Putin drives across new bridge linking Moscow-annexed Crimea to Russia

Published May 16, 2018
Kerch (Crimea): Russian President Vladimir Putin drives a truck during the opening ceremony of a much-anticipated bridge linking Russia and the Crimean peninsula—AP
Kerch (Crimea): Russian President Vladimir Putin drives a truck during the opening ceremony of a much-anticipated bridge linking Russia and the Crimean peninsula—AP

KERCH: Russian President Vladimir Putin drove a truck across a new bridge linking mainland Russia to Moscow-annexed Crimea on Tuesday, triggering a fierce reaction from Kiev.

Russian state television showed Putin dressed in jeans and a casual jacket sit behind the wheel of a construction truck with workers to drive 19 kilometres across the bridge, which links the Taman peninsula in southern Russia to Ukraine’s Crimea peninsula annexed by Moscow in 2014.

“I want to sincerely congratulate you with this remarkable, festive and, in the full sense of the word, historic day,” Putin told workers upon arrival on the Crimean side of the bridge.

“In different historical eras, even under the tsar, people were dreaming of building this bridge,” Putin told cheering workers.

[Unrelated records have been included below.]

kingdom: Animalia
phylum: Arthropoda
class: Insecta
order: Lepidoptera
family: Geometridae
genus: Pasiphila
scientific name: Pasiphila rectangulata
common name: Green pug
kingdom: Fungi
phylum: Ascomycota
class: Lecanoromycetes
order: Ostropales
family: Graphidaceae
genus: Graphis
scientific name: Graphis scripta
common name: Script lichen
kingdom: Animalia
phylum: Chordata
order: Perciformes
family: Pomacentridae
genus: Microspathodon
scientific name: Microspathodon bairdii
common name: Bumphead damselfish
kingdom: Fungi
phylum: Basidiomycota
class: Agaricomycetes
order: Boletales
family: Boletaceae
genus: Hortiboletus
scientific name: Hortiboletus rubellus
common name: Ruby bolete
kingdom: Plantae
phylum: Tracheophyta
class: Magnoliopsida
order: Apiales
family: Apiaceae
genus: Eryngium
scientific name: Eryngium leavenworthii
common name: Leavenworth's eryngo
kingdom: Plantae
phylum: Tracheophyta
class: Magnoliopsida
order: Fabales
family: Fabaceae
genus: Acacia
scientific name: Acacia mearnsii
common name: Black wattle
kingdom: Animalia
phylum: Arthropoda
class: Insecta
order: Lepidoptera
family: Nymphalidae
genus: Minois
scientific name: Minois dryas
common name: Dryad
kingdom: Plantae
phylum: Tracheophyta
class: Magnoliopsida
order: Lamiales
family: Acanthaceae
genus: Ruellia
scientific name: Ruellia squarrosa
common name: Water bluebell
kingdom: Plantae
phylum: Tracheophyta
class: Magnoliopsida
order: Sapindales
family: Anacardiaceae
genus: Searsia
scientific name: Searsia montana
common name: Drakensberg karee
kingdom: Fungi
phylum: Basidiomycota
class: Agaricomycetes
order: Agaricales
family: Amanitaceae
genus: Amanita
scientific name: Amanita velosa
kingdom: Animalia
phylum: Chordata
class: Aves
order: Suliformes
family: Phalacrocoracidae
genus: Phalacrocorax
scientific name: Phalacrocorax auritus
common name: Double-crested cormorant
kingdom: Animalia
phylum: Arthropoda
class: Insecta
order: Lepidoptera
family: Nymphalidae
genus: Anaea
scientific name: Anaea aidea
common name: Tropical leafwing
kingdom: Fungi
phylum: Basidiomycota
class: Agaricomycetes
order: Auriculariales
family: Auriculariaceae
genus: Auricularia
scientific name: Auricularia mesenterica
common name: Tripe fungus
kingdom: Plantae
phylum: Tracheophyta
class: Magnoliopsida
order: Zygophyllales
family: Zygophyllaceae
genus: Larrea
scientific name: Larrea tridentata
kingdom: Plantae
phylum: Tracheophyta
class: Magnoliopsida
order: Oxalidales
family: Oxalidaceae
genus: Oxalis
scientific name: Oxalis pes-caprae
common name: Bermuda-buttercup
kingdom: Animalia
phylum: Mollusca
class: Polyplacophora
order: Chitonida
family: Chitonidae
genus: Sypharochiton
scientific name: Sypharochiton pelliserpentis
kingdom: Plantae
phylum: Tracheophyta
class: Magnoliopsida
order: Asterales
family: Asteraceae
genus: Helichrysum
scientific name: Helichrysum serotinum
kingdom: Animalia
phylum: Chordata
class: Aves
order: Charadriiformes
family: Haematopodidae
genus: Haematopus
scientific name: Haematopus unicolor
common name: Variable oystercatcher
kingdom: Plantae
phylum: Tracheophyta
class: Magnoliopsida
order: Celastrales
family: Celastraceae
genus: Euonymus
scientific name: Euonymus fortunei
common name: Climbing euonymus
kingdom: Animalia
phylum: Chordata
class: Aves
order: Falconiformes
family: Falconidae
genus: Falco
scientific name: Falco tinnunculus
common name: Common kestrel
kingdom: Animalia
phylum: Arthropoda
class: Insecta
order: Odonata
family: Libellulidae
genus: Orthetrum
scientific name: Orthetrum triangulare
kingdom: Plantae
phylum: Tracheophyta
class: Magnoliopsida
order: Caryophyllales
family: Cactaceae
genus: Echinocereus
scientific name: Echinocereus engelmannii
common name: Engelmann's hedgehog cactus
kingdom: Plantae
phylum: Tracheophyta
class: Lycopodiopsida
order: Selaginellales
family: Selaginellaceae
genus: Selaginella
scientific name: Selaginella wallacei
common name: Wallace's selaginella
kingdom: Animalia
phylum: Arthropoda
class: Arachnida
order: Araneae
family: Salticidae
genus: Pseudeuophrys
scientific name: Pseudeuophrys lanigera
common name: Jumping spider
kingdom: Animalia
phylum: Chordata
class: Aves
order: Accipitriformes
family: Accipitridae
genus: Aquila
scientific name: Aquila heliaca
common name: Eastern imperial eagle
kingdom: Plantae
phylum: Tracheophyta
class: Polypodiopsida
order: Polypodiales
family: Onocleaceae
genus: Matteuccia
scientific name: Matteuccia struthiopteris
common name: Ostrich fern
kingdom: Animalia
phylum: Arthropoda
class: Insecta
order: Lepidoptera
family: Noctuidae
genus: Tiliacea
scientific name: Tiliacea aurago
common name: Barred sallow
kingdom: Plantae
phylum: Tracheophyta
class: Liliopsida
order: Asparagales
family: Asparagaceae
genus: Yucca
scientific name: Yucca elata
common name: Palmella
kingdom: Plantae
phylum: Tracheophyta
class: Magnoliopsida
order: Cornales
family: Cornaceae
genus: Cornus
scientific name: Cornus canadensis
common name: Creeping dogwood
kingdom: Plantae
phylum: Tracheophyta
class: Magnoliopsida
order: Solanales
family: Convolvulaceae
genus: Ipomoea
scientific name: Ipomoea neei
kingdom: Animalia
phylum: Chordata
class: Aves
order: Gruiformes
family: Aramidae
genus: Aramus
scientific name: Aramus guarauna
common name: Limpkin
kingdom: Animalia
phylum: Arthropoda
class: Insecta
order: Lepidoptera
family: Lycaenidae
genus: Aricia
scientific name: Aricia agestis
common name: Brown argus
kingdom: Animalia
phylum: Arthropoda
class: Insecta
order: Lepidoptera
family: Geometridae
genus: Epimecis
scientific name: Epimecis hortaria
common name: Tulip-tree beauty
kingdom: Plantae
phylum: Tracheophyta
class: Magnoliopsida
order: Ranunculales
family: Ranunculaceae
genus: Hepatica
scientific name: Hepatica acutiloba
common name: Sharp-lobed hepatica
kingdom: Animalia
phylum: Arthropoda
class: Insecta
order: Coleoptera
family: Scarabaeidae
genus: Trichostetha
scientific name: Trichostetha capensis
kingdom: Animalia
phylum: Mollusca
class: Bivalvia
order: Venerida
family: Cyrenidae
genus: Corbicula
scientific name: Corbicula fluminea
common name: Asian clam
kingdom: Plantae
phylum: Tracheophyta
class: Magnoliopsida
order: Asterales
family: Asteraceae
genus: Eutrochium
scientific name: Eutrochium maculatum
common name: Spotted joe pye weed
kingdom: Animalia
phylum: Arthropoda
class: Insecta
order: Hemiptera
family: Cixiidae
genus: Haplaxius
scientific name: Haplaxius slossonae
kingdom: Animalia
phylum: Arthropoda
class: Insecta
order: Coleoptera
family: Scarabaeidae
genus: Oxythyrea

He was referring to Russia’s last tsar, Nicholas II, who first proposed such a bridge, but the outbreak of World War I prevented it going ahead.

Another unsuccessful attempt was made in the 1930s under Joseph Stalin.

During World War II the occupying Nazis also began building a bridge but abandoned the project.

The Russian leader, who was re-elected for a fourth Kremlin term in March extending his long rule,pledged to build more of “such projects” across Russia.

The Crimean Bridge overtakes Lisbon’s Vasco da Gama Bridge as the longest in Europe.

Built at a cost of 228 billion rubles ($3.7 billion), the new structure connects the southern Krasnodar region with the Crimean city of Kerch, spanning a strait between the Black and Azov seas.